WORK TO BE COMPLETED >>
Although the records contain pictures, only their text should be reproduced, exactly as written.

Dataset entries:

┌────────

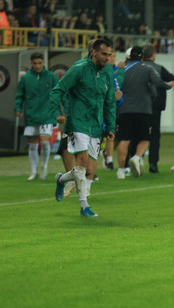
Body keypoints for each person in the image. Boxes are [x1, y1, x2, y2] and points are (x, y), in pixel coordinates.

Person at [50, 38, 117, 218]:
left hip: (96, 125)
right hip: (77, 122)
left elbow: (110, 103)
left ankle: (61, 179)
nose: (107, 58)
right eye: (104, 54)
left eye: (109, 55)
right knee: (82, 161)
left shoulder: (107, 75)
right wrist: (57, 111)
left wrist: (111, 126)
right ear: (93, 52)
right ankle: (84, 207)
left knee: (89, 170)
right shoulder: (79, 69)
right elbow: (57, 90)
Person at [115, 45, 168, 179]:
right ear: (143, 57)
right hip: (143, 110)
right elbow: (159, 83)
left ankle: (121, 170)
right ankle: (137, 157)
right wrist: (170, 85)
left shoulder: (122, 70)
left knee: (124, 140)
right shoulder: (147, 69)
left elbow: (116, 86)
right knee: (145, 139)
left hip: (125, 110)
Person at [15, 52, 58, 180]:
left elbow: (58, 93)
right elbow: (19, 95)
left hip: (46, 115)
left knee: (45, 143)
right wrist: (18, 108)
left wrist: (60, 110)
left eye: (39, 63)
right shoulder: (26, 78)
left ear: (44, 63)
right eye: (35, 63)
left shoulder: (51, 77)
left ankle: (44, 167)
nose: (37, 66)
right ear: (31, 64)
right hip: (31, 115)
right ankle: (33, 171)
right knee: (32, 144)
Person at [140, 44, 174, 173]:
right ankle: (153, 164)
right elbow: (172, 78)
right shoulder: (159, 69)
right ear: (153, 55)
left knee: (140, 135)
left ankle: (137, 159)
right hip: (156, 107)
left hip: (141, 107)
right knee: (154, 136)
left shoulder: (138, 68)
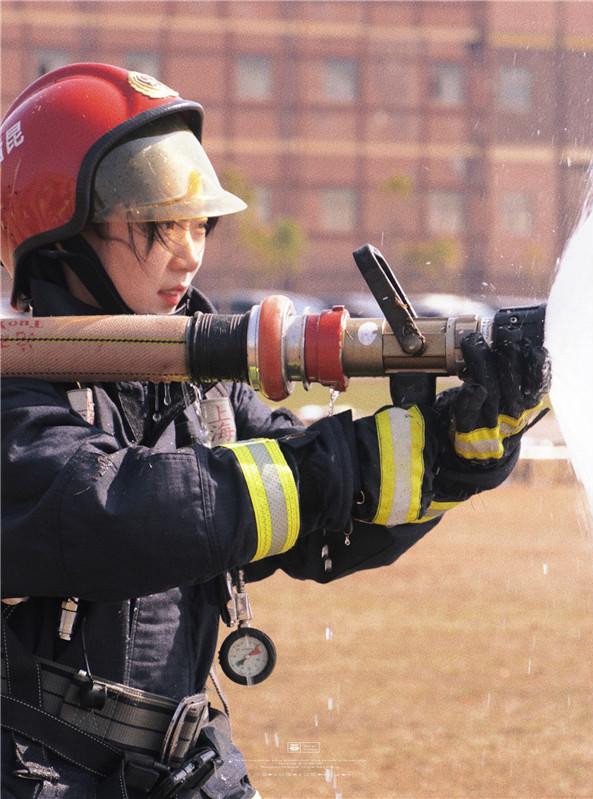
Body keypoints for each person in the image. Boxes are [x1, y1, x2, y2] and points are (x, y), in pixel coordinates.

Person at [0, 63, 549, 799]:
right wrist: (326, 468)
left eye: (198, 224)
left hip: (182, 764)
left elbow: (326, 521)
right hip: (42, 770)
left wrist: (453, 449)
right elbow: (116, 512)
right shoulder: (16, 396)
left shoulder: (200, 394)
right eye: (156, 225)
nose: (189, 253)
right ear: (58, 229)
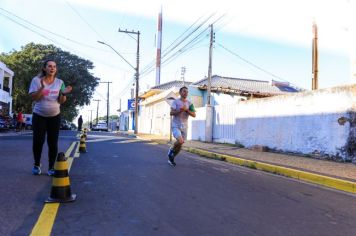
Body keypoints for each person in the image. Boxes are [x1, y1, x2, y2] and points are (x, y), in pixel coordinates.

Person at [29, 59, 72, 176]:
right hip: (39, 115)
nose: (52, 68)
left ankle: (51, 167)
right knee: (38, 141)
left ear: (56, 69)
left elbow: (61, 101)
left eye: (54, 66)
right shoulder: (36, 80)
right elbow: (34, 98)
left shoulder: (60, 82)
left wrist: (63, 94)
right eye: (49, 66)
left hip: (54, 116)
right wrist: (42, 88)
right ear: (44, 68)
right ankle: (37, 165)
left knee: (52, 142)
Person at [168, 86, 196, 166]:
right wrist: (180, 110)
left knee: (181, 144)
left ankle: (172, 157)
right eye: (184, 91)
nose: (186, 93)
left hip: (184, 126)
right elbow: (171, 113)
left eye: (187, 92)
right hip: (175, 125)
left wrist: (186, 110)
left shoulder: (190, 103)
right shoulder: (175, 102)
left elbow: (194, 114)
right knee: (180, 141)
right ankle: (171, 150)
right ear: (180, 93)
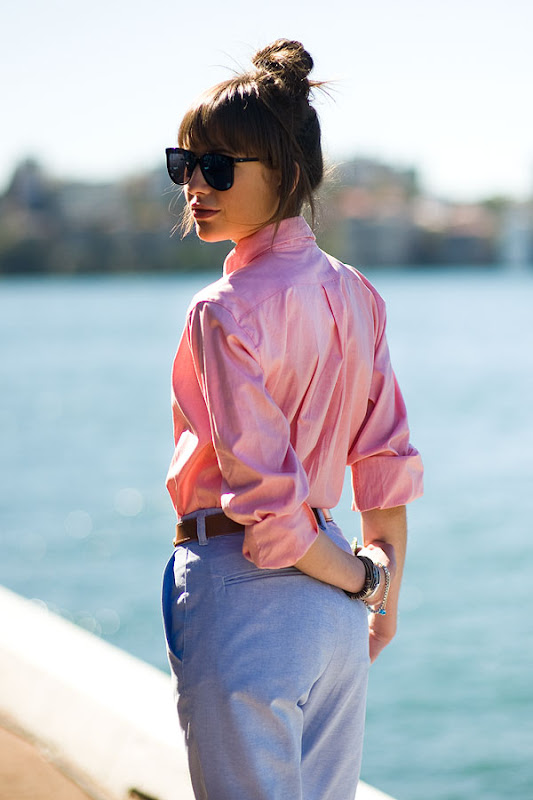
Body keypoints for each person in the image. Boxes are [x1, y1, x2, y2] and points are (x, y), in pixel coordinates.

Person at [161, 39, 423, 800]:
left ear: (287, 172)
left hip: (248, 590)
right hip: (333, 614)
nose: (194, 185)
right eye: (185, 164)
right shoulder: (357, 294)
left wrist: (362, 577)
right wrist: (380, 593)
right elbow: (384, 459)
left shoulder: (222, 310)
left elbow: (268, 511)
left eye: (217, 167)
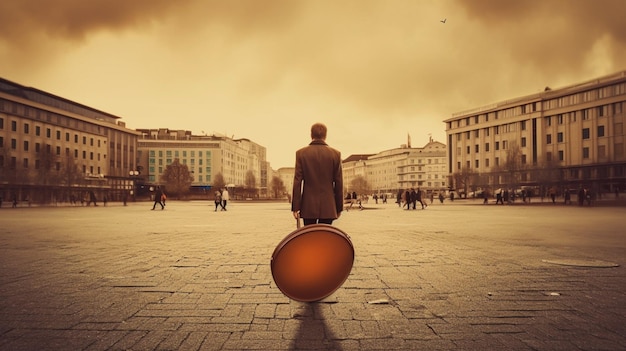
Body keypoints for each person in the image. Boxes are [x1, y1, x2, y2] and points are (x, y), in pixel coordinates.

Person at [292, 123, 344, 226]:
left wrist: (296, 207)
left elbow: (297, 182)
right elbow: (339, 183)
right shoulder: (336, 154)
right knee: (325, 237)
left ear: (311, 135)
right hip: (329, 206)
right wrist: (339, 208)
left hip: (308, 206)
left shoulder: (301, 153)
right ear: (325, 135)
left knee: (310, 237)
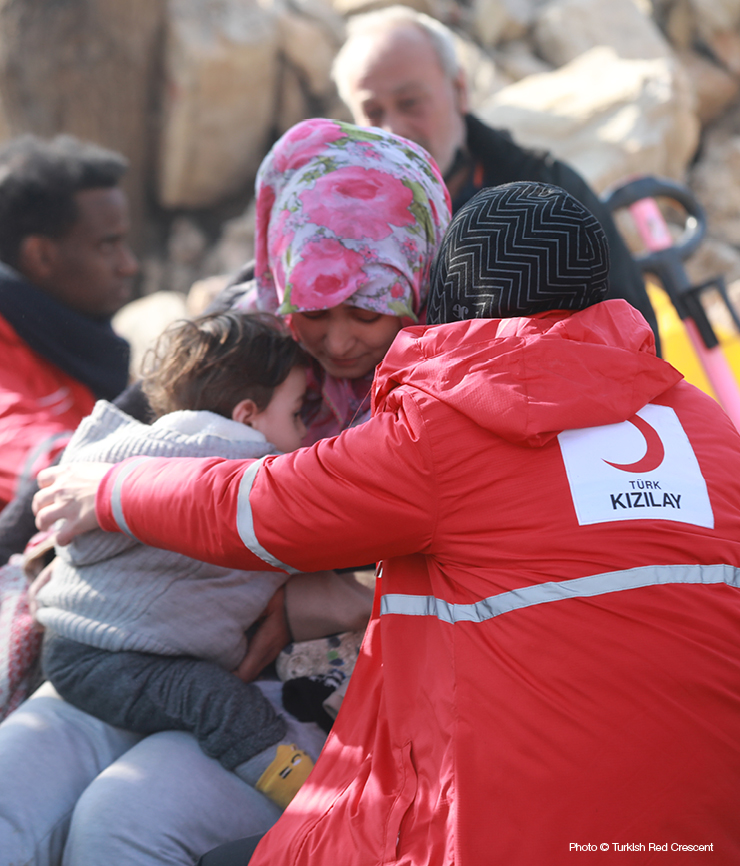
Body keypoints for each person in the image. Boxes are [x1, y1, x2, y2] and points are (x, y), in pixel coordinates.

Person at [35, 181, 740, 865]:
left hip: (522, 831)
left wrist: (108, 489)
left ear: (440, 291)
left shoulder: (451, 426)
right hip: (727, 826)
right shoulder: (700, 424)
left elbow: (258, 507)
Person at [0, 119, 451, 866]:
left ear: (416, 276)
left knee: (122, 823)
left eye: (367, 312)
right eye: (313, 310)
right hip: (135, 646)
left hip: (321, 691)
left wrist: (300, 598)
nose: (337, 343)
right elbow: (114, 441)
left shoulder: (448, 384)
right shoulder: (242, 344)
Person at [36, 310, 329, 809]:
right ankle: (304, 793)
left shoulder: (141, 450)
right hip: (109, 657)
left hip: (80, 645)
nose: (305, 433)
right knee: (211, 699)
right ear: (246, 416)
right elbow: (295, 528)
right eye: (298, 413)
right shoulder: (237, 464)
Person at [330, 5, 662, 351]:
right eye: (372, 112)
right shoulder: (338, 225)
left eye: (410, 102)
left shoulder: (549, 195)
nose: (394, 129)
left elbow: (635, 335)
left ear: (460, 89)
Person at [0, 133, 137, 553]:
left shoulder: (67, 337)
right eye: (107, 244)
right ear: (41, 256)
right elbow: (44, 462)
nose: (129, 265)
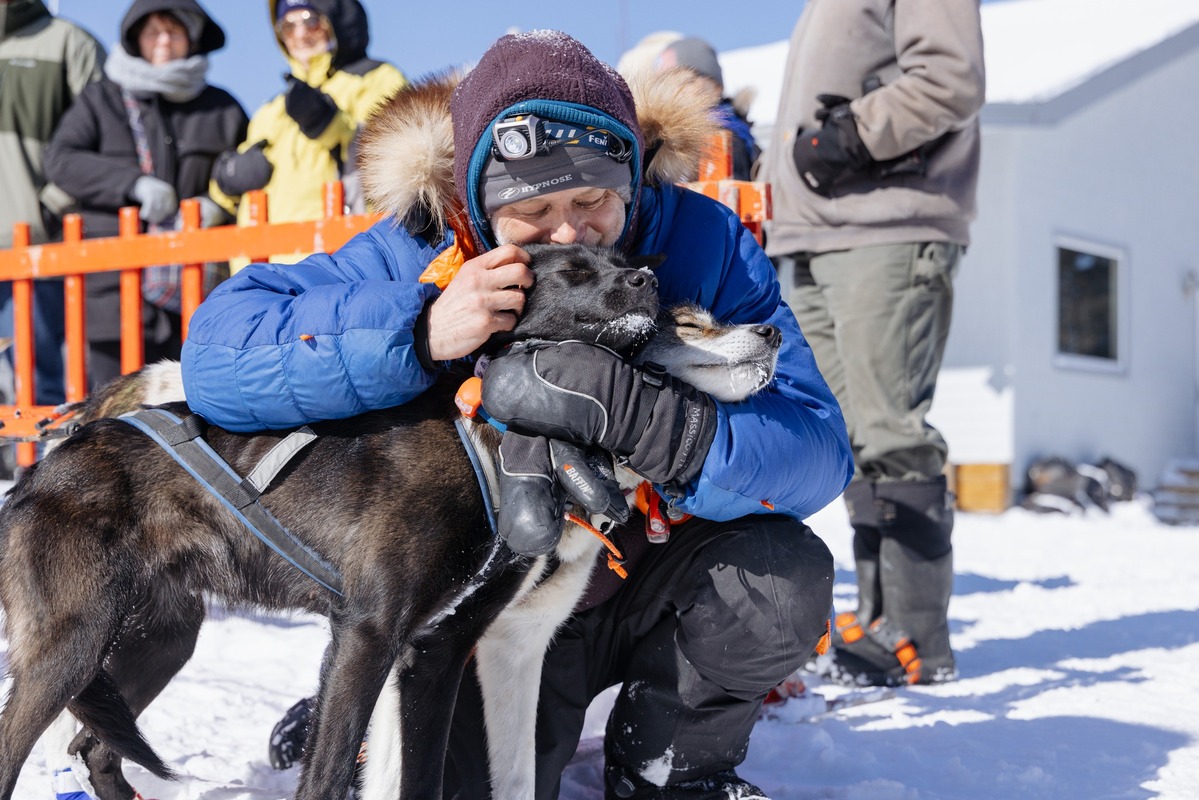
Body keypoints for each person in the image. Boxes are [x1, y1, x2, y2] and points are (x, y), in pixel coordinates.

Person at [181, 30, 853, 799]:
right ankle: (356, 717)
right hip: (496, 600)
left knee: (778, 577)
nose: (569, 231)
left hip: (644, 573)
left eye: (593, 200)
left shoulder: (698, 240)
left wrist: (657, 425)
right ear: (479, 203)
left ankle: (673, 764)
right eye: (533, 209)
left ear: (631, 184)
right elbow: (216, 356)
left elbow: (816, 448)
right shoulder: (426, 242)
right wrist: (419, 330)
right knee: (463, 777)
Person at [760, 0, 986, 687]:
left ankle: (916, 635)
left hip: (886, 226)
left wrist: (847, 138)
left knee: (888, 431)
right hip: (817, 235)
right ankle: (876, 618)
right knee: (849, 436)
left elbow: (951, 78)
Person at [42, 0, 247, 390]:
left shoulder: (223, 108)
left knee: (188, 411)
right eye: (153, 32)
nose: (164, 41)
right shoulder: (102, 100)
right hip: (114, 293)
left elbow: (246, 173)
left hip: (198, 294)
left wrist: (219, 205)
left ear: (193, 37)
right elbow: (61, 160)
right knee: (111, 417)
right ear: (137, 39)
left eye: (174, 31)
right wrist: (131, 184)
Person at [209, 0, 405, 232]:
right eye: (289, 26)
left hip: (337, 252)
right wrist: (227, 180)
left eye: (311, 22)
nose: (300, 34)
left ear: (335, 21)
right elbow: (222, 197)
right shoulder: (271, 109)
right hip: (265, 259)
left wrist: (334, 126)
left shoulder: (375, 79)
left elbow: (398, 160)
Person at [0, 0, 104, 409]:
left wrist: (53, 205)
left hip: (35, 246)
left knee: (40, 386)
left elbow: (104, 134)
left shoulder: (68, 43)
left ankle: (39, 471)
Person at [653, 36, 760, 180]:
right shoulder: (661, 141)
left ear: (716, 87)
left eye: (686, 81)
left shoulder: (727, 139)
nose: (675, 91)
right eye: (667, 84)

└────────

RESULT OF THE TASK >>
Body keypoints for each person in the image. Boxes are [x1, y1, x2, y2] and points are (x, y), in pixel coordinates.

Person at [50, 38, 117, 218]:
left hip: (96, 125)
right hip: (77, 122)
left elbow: (110, 103)
left ankle: (61, 179)
nose: (107, 58)
right eye: (104, 54)
left eye: (109, 55)
right knee: (82, 161)
left shoulder: (107, 75)
right wrist: (57, 111)
left wrist: (111, 126)
right ear: (93, 52)
right ankle: (84, 207)
left knee: (89, 170)
right shoulder: (79, 69)
right elbow: (57, 90)
Person at [115, 45, 168, 179]:
right ear: (143, 57)
right hip: (143, 110)
right elbow: (159, 83)
left ankle: (121, 170)
right ankle: (137, 157)
right wrist: (170, 85)
left shoulder: (122, 70)
left knee: (124, 140)
right shoulder: (147, 69)
left elbow: (116, 86)
right knee: (145, 139)
left hip: (125, 110)
Person at [15, 52, 58, 180]:
left elbow: (58, 93)
right elbow: (19, 95)
left hip: (46, 115)
left knee: (45, 143)
right wrist: (18, 108)
left wrist: (60, 110)
left eye: (39, 63)
right shoulder: (26, 78)
left ear: (44, 63)
right eye: (35, 63)
left shoulder: (51, 77)
left ankle: (44, 167)
nose: (37, 66)
right ear: (31, 64)
right hip: (31, 115)
right ankle: (33, 171)
right knee: (32, 144)
Person at [140, 44, 174, 173]:
right ankle: (153, 164)
right elbow: (172, 78)
right shoulder: (159, 69)
right ear: (153, 55)
left knee: (140, 135)
left ankle: (137, 159)
right hip: (156, 107)
left hip: (141, 107)
right knee: (154, 136)
left shoulder: (138, 68)
Body keypoints for each person in the image. Boxes are [x1, y1, x2, y2] and points are (x, y), in pixel coordinates.

Person at [0, 63, 549, 799]:
right wrist: (326, 468)
left eye: (198, 224)
left hip: (182, 764)
left elbow: (326, 521)
right hip: (42, 770)
left wrist: (453, 449)
right elbow: (116, 512)
right shoulder: (16, 396)
left shoulder: (200, 394)
right eye: (156, 225)
nose: (189, 253)
right ear: (58, 229)
Body keypoints for each person in the image. Boxes are [x1, y1, x2, y2] and points are (x, y), in pixel coordinates.

Person at [29, 59, 72, 176]:
right hip: (39, 115)
nose: (52, 68)
left ankle: (51, 167)
right knee: (38, 141)
left ear: (56, 69)
left elbow: (61, 101)
left eye: (54, 66)
right shoulder: (36, 80)
right elbow: (34, 98)
left shoulder: (60, 82)
left wrist: (63, 94)
right eye: (49, 66)
left hip: (54, 116)
right wrist: (42, 88)
right ear: (44, 68)
right ankle: (37, 165)
left knee: (52, 142)
Person at [168, 86, 196, 166]:
right wrist: (180, 110)
left knee: (181, 144)
left ankle: (172, 157)
right eye: (184, 91)
nose: (186, 93)
left hip: (184, 126)
right elbow: (171, 113)
left eye: (187, 92)
right hip: (175, 125)
left wrist: (186, 110)
left shoulder: (190, 103)
right shoulder: (175, 102)
left elbow: (194, 114)
right knee: (180, 141)
right ankle: (171, 150)
right ear: (180, 93)
Body keypoints for each person in the image. Boxes are [x1, y1, x2, y2] and points are (x, y), in pixel coordinates.

Person at [161, 39, 423, 800]:
left ear: (287, 172)
left hip: (248, 590)
right hip: (333, 614)
nose: (194, 185)
right eye: (185, 164)
right shoulder: (357, 294)
left wrist: (362, 577)
right wrist: (380, 593)
right elbow: (384, 459)
left shoulder: (222, 310)
left elbow: (268, 511)
left eye: (217, 167)
Body keypoints for each person in the image. Boxes are [x1, y1, x2, y2] and points are (x, y), in pixel coordinates.

Person at [292, 123, 344, 226]:
left wrist: (296, 207)
left elbow: (297, 182)
right elbow: (339, 183)
right shoulder: (336, 154)
right knee: (325, 237)
left ear: (311, 135)
right hip: (329, 206)
right wrist: (339, 208)
left hip: (308, 206)
left shoulder: (301, 153)
right ear: (325, 135)
left knee: (310, 237)
Body keypoints for each person in the image. Boxes are [x1, y1, x2, y2] and points are (x, y), in pixel coordinates.

Person at [35, 181, 740, 865]:
left hip: (522, 831)
left wrist: (108, 489)
left ear: (440, 291)
left shoulder: (451, 426)
right hip: (727, 826)
right shoulder: (700, 424)
left elbow: (258, 507)
Person at [0, 119, 451, 866]:
left ear: (416, 276)
left knee: (122, 823)
left eye: (367, 312)
right eye: (313, 310)
right hip: (135, 646)
left hip: (321, 691)
left wrist: (300, 598)
nose: (337, 343)
right elbow: (114, 441)
left shoulder: (448, 384)
right shoulder: (242, 344)
Person at [36, 310, 329, 809]:
right ankle: (304, 793)
left shoulder: (141, 450)
right hip: (109, 657)
left hip: (80, 645)
nose: (305, 433)
right knee: (211, 699)
right ear: (246, 416)
right elbow: (295, 528)
right eye: (298, 413)
right shoulder: (237, 464)
Person at [330, 5, 662, 351]:
right eye: (372, 112)
right shoulder: (338, 225)
left eye: (410, 102)
left shoulder: (549, 195)
nose: (394, 129)
left elbow: (635, 335)
left ear: (460, 89)
Person at [0, 133, 137, 553]:
left shoulder: (67, 337)
right eye: (107, 244)
right ear: (41, 256)
right elbow: (44, 462)
nose: (129, 265)
Body keypoints for each person in the image. Boxes are [x1, y1, x2, y2] and points are (x, y), in pixel coordinates.

Person at [181, 30, 853, 799]:
right ankle: (356, 717)
right hip: (496, 600)
left knee: (778, 577)
nose: (569, 231)
left hip: (644, 573)
left eye: (593, 200)
left shoulder: (698, 240)
left wrist: (657, 425)
right ear: (479, 203)
left ankle: (673, 764)
right eye: (533, 209)
left ear: (631, 184)
right elbow: (216, 356)
left elbow: (816, 448)
right shoulder: (426, 242)
right wrist: (419, 330)
right knee: (463, 777)
Person at [760, 0, 986, 687]:
left ankle: (916, 635)
left hip: (886, 226)
left wrist: (847, 138)
left knee: (888, 431)
right hip: (817, 235)
right ankle: (876, 618)
right knee: (849, 436)
left elbow: (951, 78)
Person at [42, 0, 247, 390]:
left shoulder: (223, 108)
left knee: (188, 411)
right eye: (153, 32)
nose: (164, 41)
right shoulder: (102, 100)
right hip: (114, 293)
left elbow: (246, 173)
left hip: (198, 294)
left wrist: (219, 205)
left ear: (193, 37)
right elbow: (61, 160)
right knee: (111, 417)
right ear: (137, 39)
left eye: (174, 31)
right wrist: (131, 184)
Person at [209, 0, 405, 232]:
right eye: (289, 26)
left hip: (337, 252)
right wrist: (227, 180)
left eye: (311, 22)
nose: (300, 34)
left ear: (335, 21)
right elbow: (222, 197)
right shoulder: (271, 109)
right hip: (265, 259)
left wrist: (334, 126)
left shoulder: (375, 79)
left elbow: (398, 160)
Person at [0, 0, 104, 409]:
left wrist: (53, 205)
left hip: (35, 246)
left knee: (40, 386)
left elbow: (104, 134)
left shoulder: (68, 43)
left ankle: (39, 471)
Person at [653, 36, 760, 180]:
right shoulder: (661, 141)
left ear: (716, 87)
left eye: (686, 81)
left shoulder: (727, 139)
nose: (675, 91)
right eye: (667, 84)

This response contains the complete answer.